- Aim of the exercise -
Reproduce the records line for line, starting at the line that contains "Craving a snack that’s both delicious and" and continuing through the last line of the records, with both of those lines included.

- Records to process -
····················

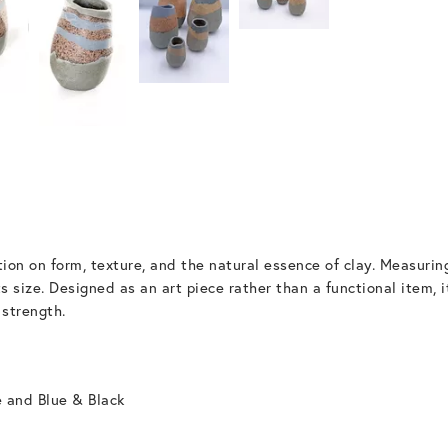
ion on form, texture, and the natural essence of clay. Measur
s size. Designed as an art piece rather than a functional item, 
 strength.
e and Blue & Black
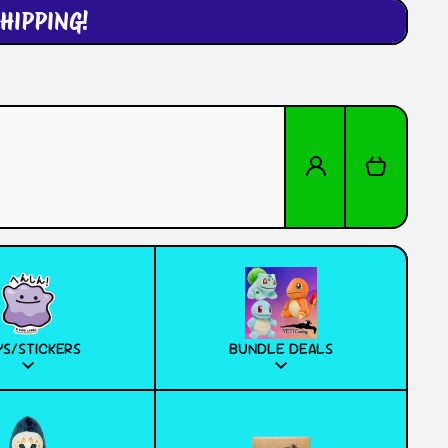
HIPPING!
Log in
Cart
S/STICKERS
BUNDLE DEALS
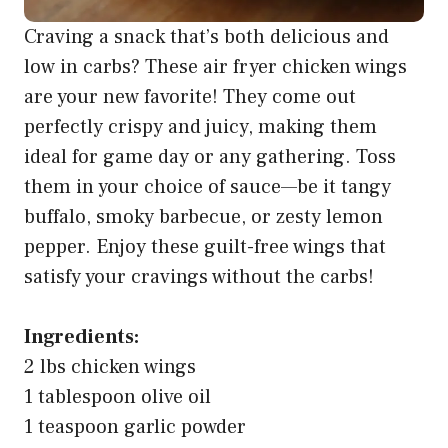
Craving a snack that’s both delicious and
low in carbs? These air fryer chicken wings
are your new favorite! They come out
perfectly crispy and juicy, making them
ideal for game day or any gathering. Toss
them in your choice of sauce—be it tangy
buffalo, smoky barbecue, or zesty lemon
pepper. Enjoy these guilt-free wings that
satisfy your cravings without the carbs!
Ingredients:
2 lbs chicken wings
1 tablespoon olive oil
1 teaspoon garlic powder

····················

- Result of the task -
Craving a snack that’s both delicious and
low in carbs? These air fryer chicken wings
are your new favorite! They come out
perfectly crispy and juicy, making them
ideal for game day or any gathering. Toss
them in your choice of sauce—be it tangy
buffalo, smoky barbecue, or zesty lemon
pepper. Enjoy these guilt-free wings that
satisfy your cravings without the carbs!
Ingredients:
2 lbs chicken wings
1 tablespoon olive oil
1 teaspoon garlic powder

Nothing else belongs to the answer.